(Per-instance keypoint data)
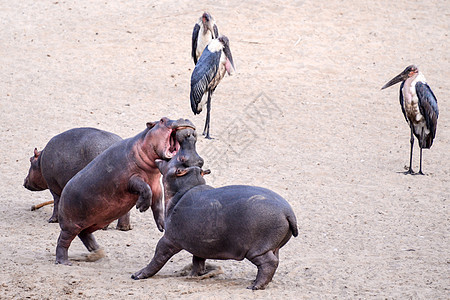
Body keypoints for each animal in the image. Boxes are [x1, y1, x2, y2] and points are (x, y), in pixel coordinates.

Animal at [55, 117, 197, 264]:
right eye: (163, 120)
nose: (184, 118)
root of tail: (63, 193)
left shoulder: (156, 185)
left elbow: (158, 205)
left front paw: (162, 225)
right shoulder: (131, 178)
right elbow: (145, 188)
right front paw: (141, 207)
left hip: (91, 222)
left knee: (85, 235)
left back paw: (98, 252)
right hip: (70, 225)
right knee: (63, 241)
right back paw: (64, 261)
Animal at [131, 146, 298, 290]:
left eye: (180, 158)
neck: (185, 187)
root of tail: (287, 211)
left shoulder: (169, 239)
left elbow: (158, 256)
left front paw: (137, 275)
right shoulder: (198, 243)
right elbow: (197, 261)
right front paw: (193, 276)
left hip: (257, 249)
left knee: (269, 263)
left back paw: (254, 286)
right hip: (273, 247)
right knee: (275, 261)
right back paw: (256, 282)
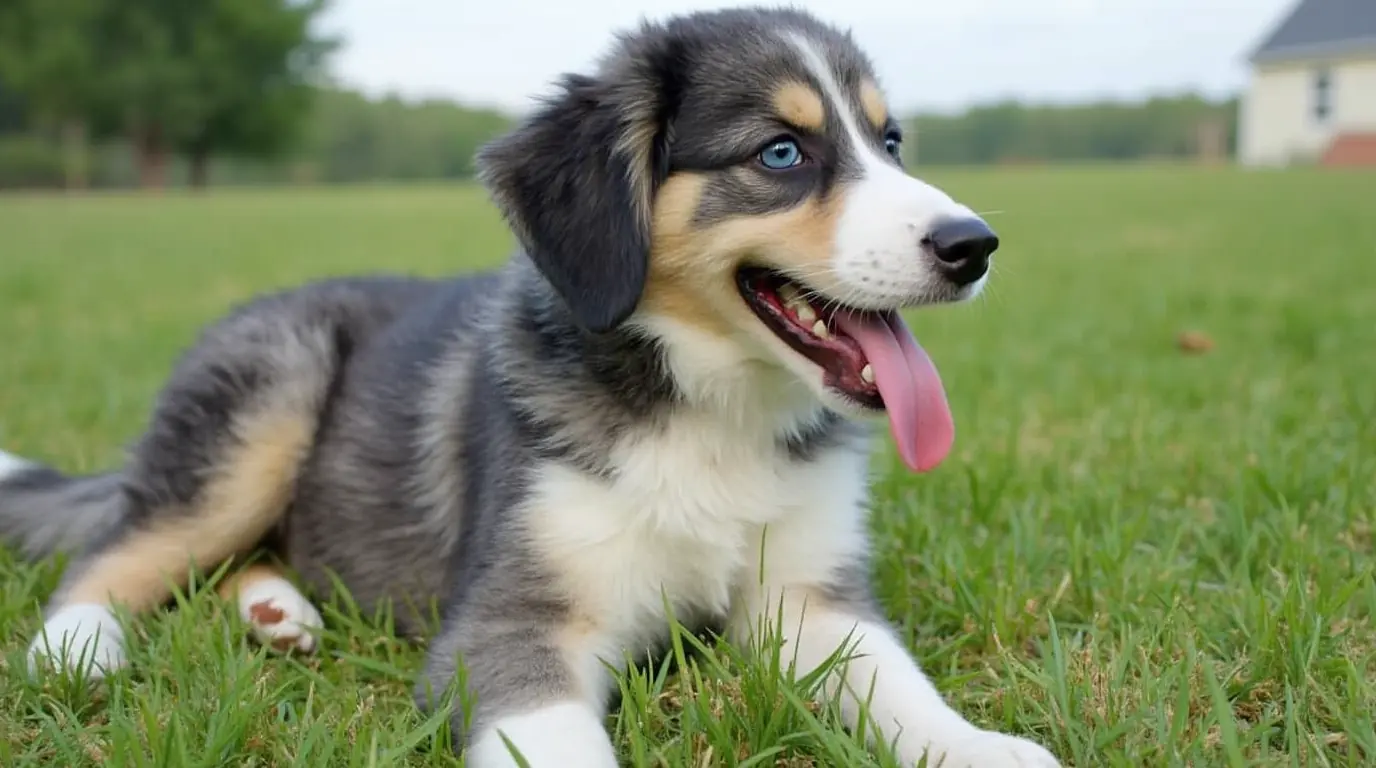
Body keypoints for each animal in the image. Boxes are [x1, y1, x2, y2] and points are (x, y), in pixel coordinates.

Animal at [0, 6, 1056, 768]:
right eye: (782, 154)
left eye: (893, 142)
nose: (974, 247)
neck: (705, 408)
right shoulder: (510, 622)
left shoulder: (811, 600)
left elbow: (899, 686)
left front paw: (986, 750)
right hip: (261, 407)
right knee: (116, 549)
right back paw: (77, 652)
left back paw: (277, 613)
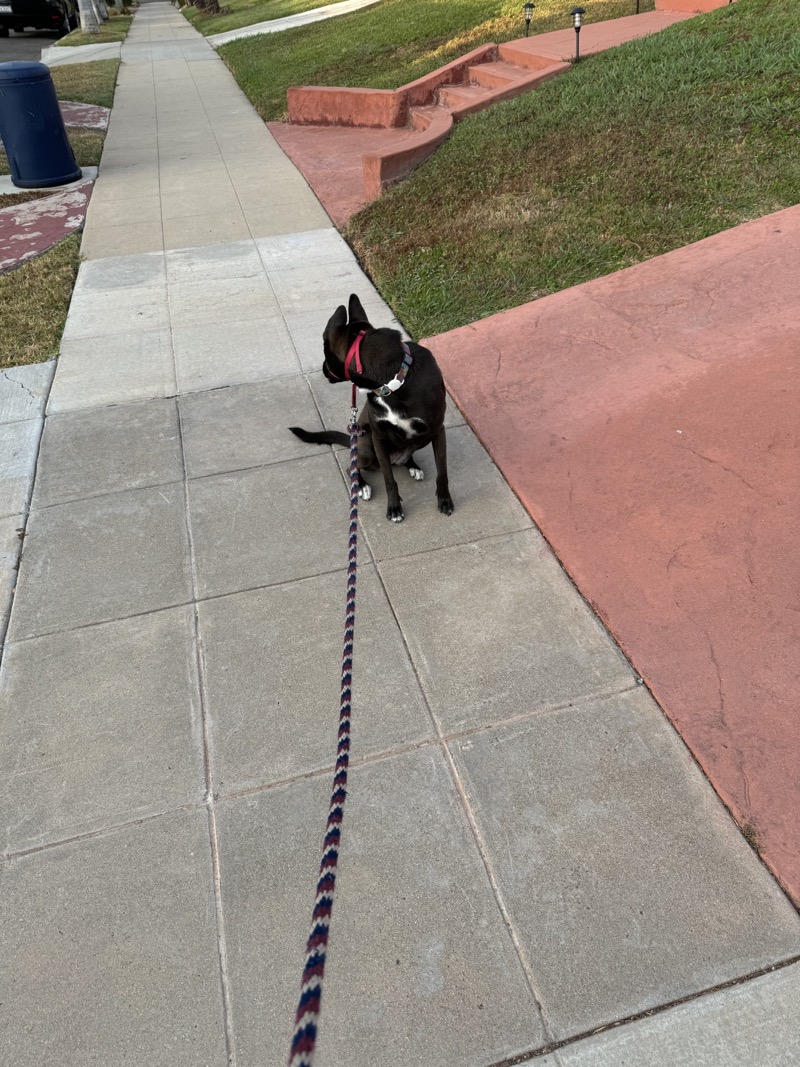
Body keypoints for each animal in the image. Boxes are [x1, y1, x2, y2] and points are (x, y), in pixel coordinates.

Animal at [290, 294, 454, 522]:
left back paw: (412, 466)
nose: (322, 369)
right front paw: (394, 508)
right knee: (351, 465)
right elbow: (388, 479)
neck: (392, 380)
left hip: (420, 439)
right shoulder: (378, 437)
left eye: (324, 352)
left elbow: (442, 472)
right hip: (366, 445)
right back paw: (362, 485)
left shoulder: (437, 430)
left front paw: (445, 500)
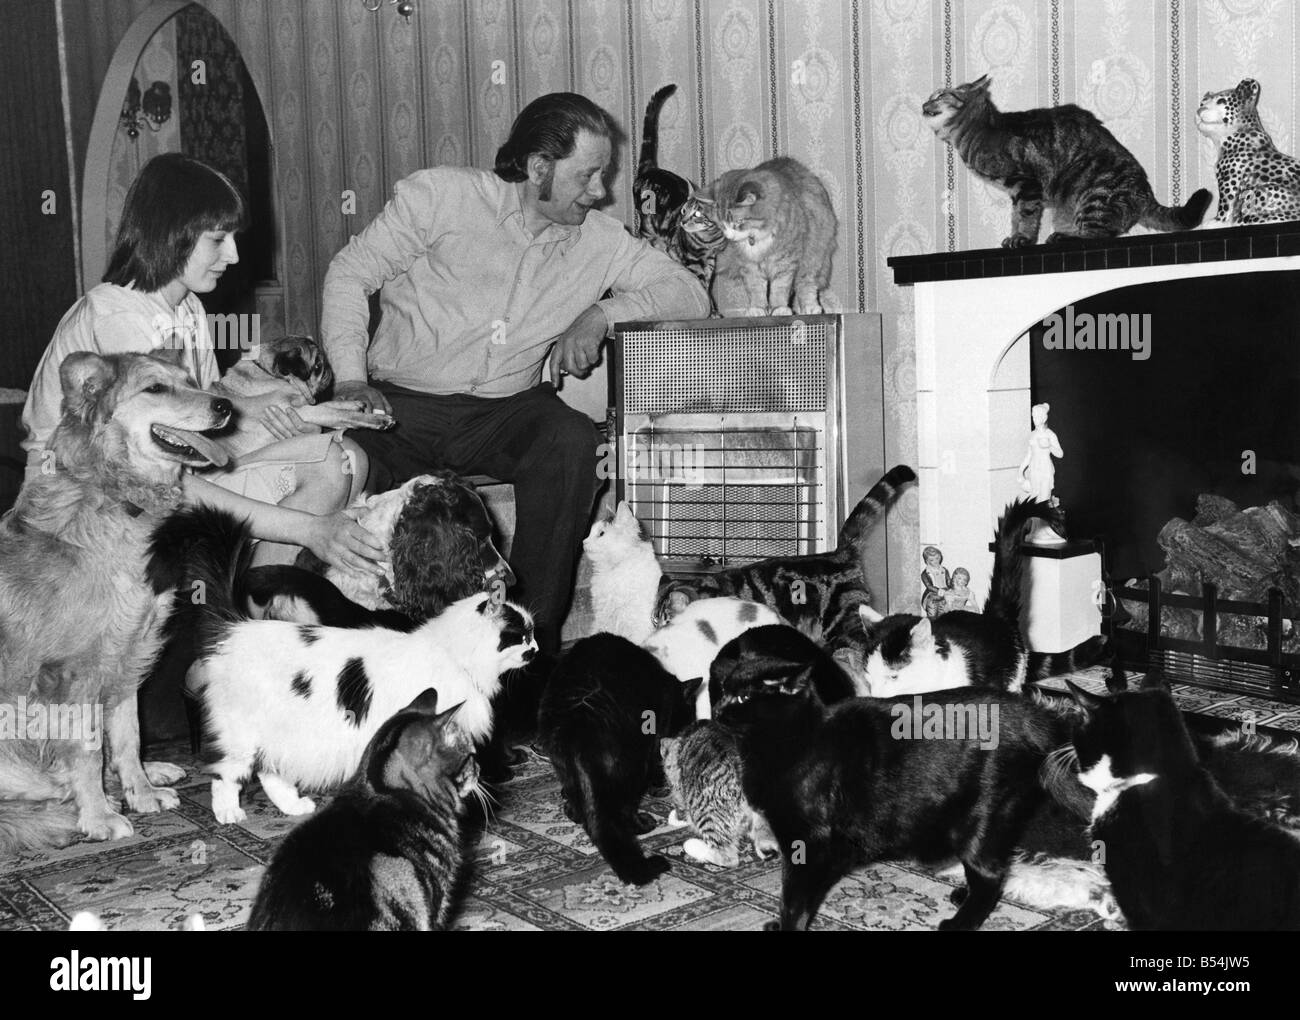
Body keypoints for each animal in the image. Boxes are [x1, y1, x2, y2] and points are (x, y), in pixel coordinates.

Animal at [0, 350, 231, 852]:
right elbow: (87, 749)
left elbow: (127, 736)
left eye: (191, 380)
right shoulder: (74, 674)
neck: (115, 496)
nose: (224, 405)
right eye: (156, 388)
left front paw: (140, 793)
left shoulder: (126, 657)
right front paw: (99, 817)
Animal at [535, 631, 702, 888]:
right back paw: (643, 824)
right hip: (633, 764)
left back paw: (572, 810)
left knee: (577, 801)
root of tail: (579, 725)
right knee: (625, 808)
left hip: (562, 761)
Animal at [655, 717, 774, 867]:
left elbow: (679, 813)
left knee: (728, 858)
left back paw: (694, 846)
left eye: (667, 767)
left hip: (706, 814)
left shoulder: (681, 795)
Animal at [707, 153, 837, 314]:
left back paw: (810, 308)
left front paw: (779, 308)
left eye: (738, 222)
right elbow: (756, 289)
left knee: (806, 285)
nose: (730, 237)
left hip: (813, 257)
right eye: (721, 225)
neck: (757, 237)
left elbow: (779, 289)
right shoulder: (749, 264)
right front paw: (757, 309)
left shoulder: (785, 261)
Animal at [920, 72, 1211, 245]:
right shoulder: (1017, 191)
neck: (978, 130)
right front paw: (1014, 236)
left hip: (1093, 193)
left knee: (1099, 234)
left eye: (940, 94)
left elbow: (1025, 216)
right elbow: (1015, 216)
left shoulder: (1025, 184)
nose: (923, 105)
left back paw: (1064, 236)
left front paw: (1022, 238)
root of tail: (1146, 194)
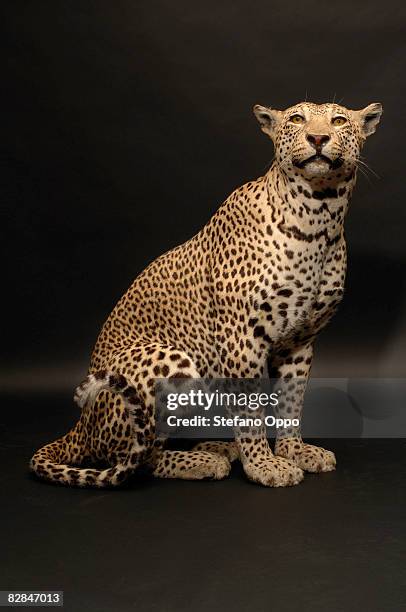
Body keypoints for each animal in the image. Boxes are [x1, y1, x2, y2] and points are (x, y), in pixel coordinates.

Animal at [30, 99, 382, 488]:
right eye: (296, 118)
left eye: (339, 120)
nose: (317, 138)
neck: (320, 216)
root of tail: (81, 425)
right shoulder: (242, 339)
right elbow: (250, 409)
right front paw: (264, 465)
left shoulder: (300, 342)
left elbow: (292, 402)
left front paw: (294, 451)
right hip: (171, 362)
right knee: (136, 458)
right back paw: (202, 460)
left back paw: (217, 447)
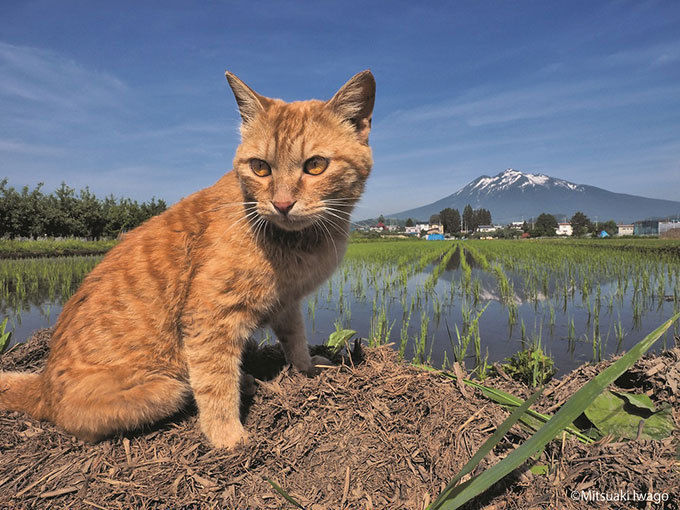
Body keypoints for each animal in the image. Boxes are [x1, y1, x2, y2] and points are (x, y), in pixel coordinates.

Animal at [0, 70, 378, 446]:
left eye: (316, 165)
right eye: (260, 168)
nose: (282, 204)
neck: (298, 241)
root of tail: (41, 387)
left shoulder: (286, 302)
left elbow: (295, 338)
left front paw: (307, 368)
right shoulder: (210, 316)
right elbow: (214, 382)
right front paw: (228, 437)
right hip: (167, 388)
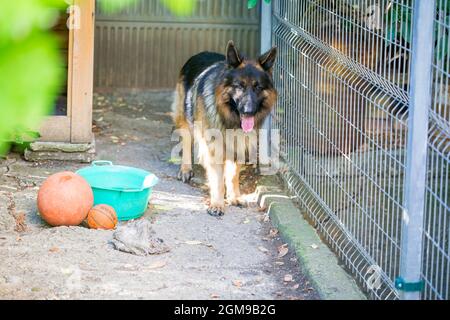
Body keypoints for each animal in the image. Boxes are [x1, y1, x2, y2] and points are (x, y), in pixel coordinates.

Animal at [172, 41, 278, 216]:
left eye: (258, 87)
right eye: (239, 86)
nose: (248, 111)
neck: (230, 118)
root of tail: (201, 53)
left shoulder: (240, 145)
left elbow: (233, 175)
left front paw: (234, 197)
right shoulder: (214, 149)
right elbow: (217, 180)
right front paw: (217, 204)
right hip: (185, 117)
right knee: (186, 141)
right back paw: (186, 169)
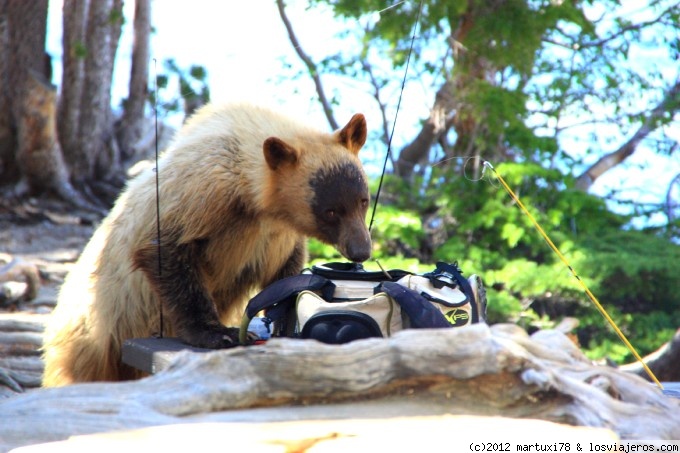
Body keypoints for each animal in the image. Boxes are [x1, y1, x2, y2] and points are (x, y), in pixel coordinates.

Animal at [41, 102, 372, 384]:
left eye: (362, 200)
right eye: (331, 211)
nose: (361, 251)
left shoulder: (276, 235)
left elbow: (285, 269)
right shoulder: (204, 190)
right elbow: (165, 250)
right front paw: (216, 333)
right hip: (93, 341)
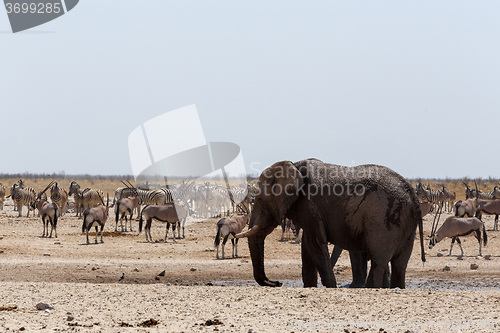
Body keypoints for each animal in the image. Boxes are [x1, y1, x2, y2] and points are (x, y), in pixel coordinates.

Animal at [236, 159, 424, 288]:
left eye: (260, 200)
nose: (277, 282)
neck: (293, 164)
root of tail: (412, 195)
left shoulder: (310, 204)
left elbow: (315, 244)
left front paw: (331, 287)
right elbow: (307, 247)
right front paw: (311, 287)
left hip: (383, 221)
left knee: (379, 261)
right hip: (406, 224)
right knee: (400, 265)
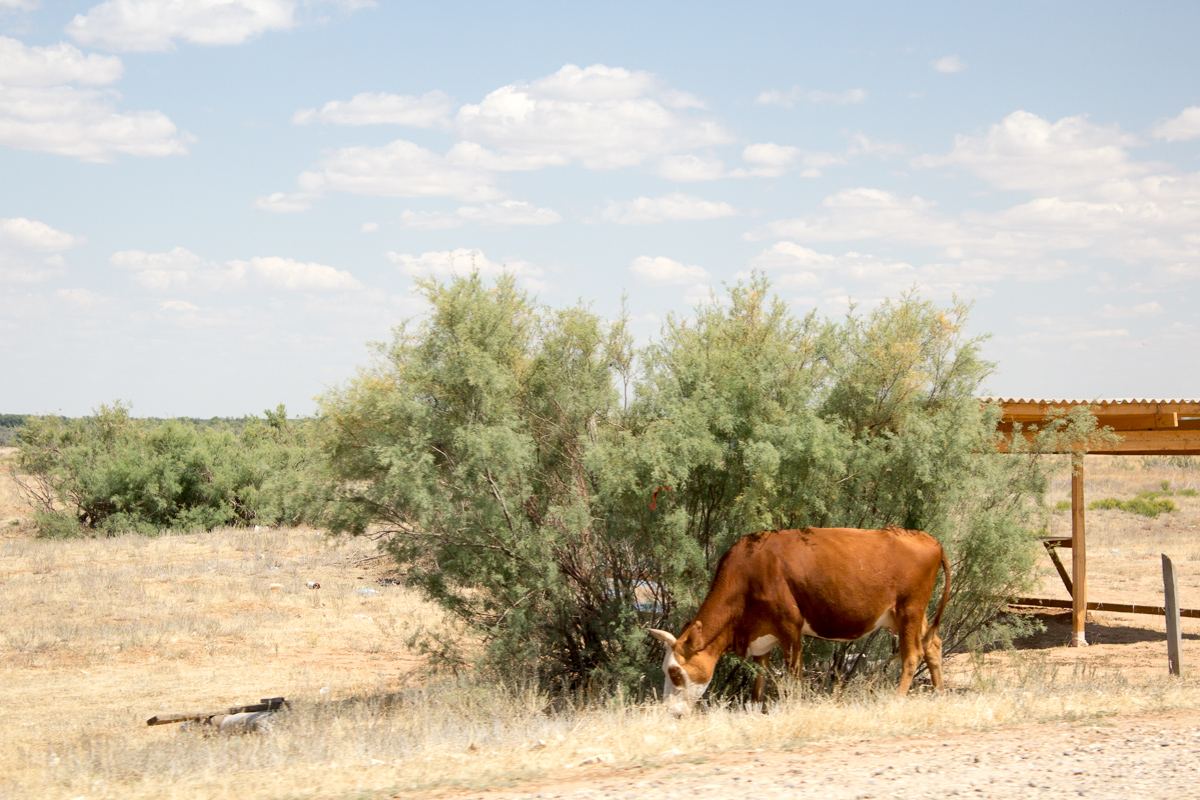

#### TASK INSTRUCTIONS
What you should produce is an exact copy of the records, with the pictures left out.

#### TASK RESULT
Body keypoints for each animal in the image. Boxes are [x1, y1, x2, y2] and points are (x, y), in pixel coordinates.

Animal at [55, 117, 197, 264]:
right eye: (163, 120)
nose: (184, 118)
root of tail: (63, 193)
left shoulder: (156, 185)
left elbow: (158, 205)
left front paw: (162, 225)
right shoulder: (131, 178)
right elbow: (145, 188)
right front paw: (141, 207)
left hip: (91, 222)
left knee: (85, 235)
left back paw: (98, 252)
right hip: (70, 225)
right knee: (63, 241)
right back paw: (64, 261)
Animal at [131, 146, 298, 290]:
left eye: (180, 158)
neck: (185, 187)
root of tail: (287, 211)
left shoulder: (169, 239)
left elbow: (158, 256)
left front paw: (137, 275)
right shoulder: (198, 243)
right elbow: (197, 261)
right front paw: (193, 276)
left hip: (257, 249)
left knee: (269, 263)
left back paw: (254, 286)
right hip: (273, 247)
right knee: (275, 261)
right back paw: (256, 282)
Body keypoints for each animal in the image. Boxes are [x1, y1, x2, y2] and points are (x, y), in pixel coordinates.

Animal at [0, 6, 1056, 768]:
right eye: (782, 154)
left eye: (893, 142)
nose: (974, 247)
neck: (705, 408)
right shoulder: (510, 622)
left shoulder: (811, 600)
left elbow: (899, 686)
left front paw: (986, 750)
right hip: (261, 407)
right knee: (116, 549)
right back paw: (77, 652)
left back paw: (277, 613)
Body keypoints for each animal in the image. Boxes are [x1, y1, x2, y2] and points are (x, y), in pixel coordinates.

Animal at [290, 294, 454, 522]:
left back paw: (412, 466)
nose: (322, 369)
right front paw: (394, 508)
right knee: (351, 465)
right elbow: (388, 479)
neck: (392, 380)
left hip: (420, 439)
right shoulder: (378, 437)
left eye: (324, 352)
left elbow: (442, 472)
right hip: (366, 445)
right back paw: (362, 485)
left shoulder: (437, 430)
left front paw: (445, 500)
Body keypoints for each animal in the image. Boxes are [x1, y1, x2, y2] and points are (x, y), in pixel coordinates.

Animal at [0, 350, 231, 852]:
right elbow: (87, 749)
left elbow: (127, 736)
left eye: (191, 380)
right shoulder: (74, 674)
neck: (115, 496)
nose: (224, 405)
right eye: (156, 388)
left front paw: (140, 793)
left shoulder: (126, 657)
right front paw: (99, 817)
Animal at [535, 631, 702, 888]:
right back paw: (643, 824)
right hip: (633, 764)
left back paw: (572, 810)
left knee: (577, 801)
root of tail: (579, 725)
right knee: (625, 808)
left hip: (562, 761)
Animal at [655, 717, 774, 867]:
left elbow: (679, 813)
left knee: (728, 858)
left back paw: (694, 846)
left eye: (667, 767)
left hip: (706, 814)
left shoulder: (681, 795)
Animal at [707, 153, 837, 314]:
left back paw: (810, 308)
left front paw: (779, 308)
left eye: (738, 222)
right elbow: (756, 289)
left knee: (806, 285)
nose: (730, 237)
left hip: (813, 257)
right eye: (721, 225)
neck: (757, 237)
left elbow: (779, 289)
right shoulder: (749, 264)
right front paw: (757, 309)
left shoulder: (785, 261)
Animal at [920, 72, 1211, 245]:
right shoulder: (1017, 191)
neck: (978, 130)
right front paw: (1014, 236)
left hip: (1093, 193)
left knee: (1099, 234)
left eye: (940, 94)
left elbow: (1025, 216)
right elbow: (1015, 216)
left shoulder: (1025, 184)
nose: (923, 105)
left back paw: (1064, 236)
left front paw: (1022, 238)
root of tail: (1146, 194)
Body keypoints for each animal in the image. Boxes are [x1, y1, x2, y2] and points are (x, y), in pixel coordinates.

Animal at [30, 99, 382, 488]:
right eye: (296, 118)
left eye: (339, 120)
nose: (317, 138)
neck: (320, 216)
root of tail: (81, 425)
right shoulder: (242, 339)
right elbow: (250, 409)
right front paw: (264, 465)
left shoulder: (300, 342)
left elbow: (292, 402)
left front paw: (294, 451)
right hip: (171, 362)
right knee: (136, 458)
right back paw: (202, 460)
left back paw: (217, 447)
Body keypoints for each animal in the image. Boxes are [x1, y1, x2, y2] and points are (x, y), in pixel coordinates.

Animal at [0, 70, 378, 446]:
left eye: (316, 165)
right eye: (260, 168)
nose: (282, 204)
neck: (298, 241)
root of tail: (41, 387)
left shoulder: (286, 302)
left elbow: (295, 338)
left front paw: (307, 368)
right shoulder: (210, 316)
right elbow: (214, 382)
right front paw: (228, 437)
right hip: (167, 388)
Body keypoints for each animal in the image. Boxes are [x1, y1, x2, y2] and points are (x, y), in pixel coordinates.

Animal at [172, 41, 278, 216]:
left eye: (258, 87)
right eye: (239, 86)
nose: (248, 111)
neck: (230, 118)
root of tail: (201, 53)
left shoulder: (240, 145)
left elbow: (233, 175)
left front paw: (234, 197)
right shoulder: (214, 149)
right elbow: (217, 180)
right front paw: (217, 204)
right hip: (185, 117)
right knee: (186, 141)
right back paw: (186, 169)
Body keypoints for each animal in the image. Boxes are [x1, y1, x2, y2] and points are (x, y), in pixel coordinates.

Animal at [41, 102, 372, 384]:
left eye: (362, 200)
right eye: (331, 211)
nose: (361, 251)
left shoulder: (276, 235)
left elbow: (285, 269)
right shoulder: (204, 190)
right elbow: (165, 250)
right front paw: (216, 333)
right hip: (93, 341)
Body keypoints for each animal in the image. Boxes are [x1, y1, x2, y2] and points are (x, y), in pixel coordinates.

Animal at [236, 159, 424, 288]:
left eye: (260, 200)
nose: (277, 282)
neck: (293, 164)
root of tail: (412, 195)
left shoulder: (310, 204)
left elbow: (315, 244)
left front paw: (331, 287)
right elbow: (307, 247)
right front paw: (311, 287)
left hip: (383, 221)
left knee: (379, 261)
right hip: (406, 224)
right knee: (400, 265)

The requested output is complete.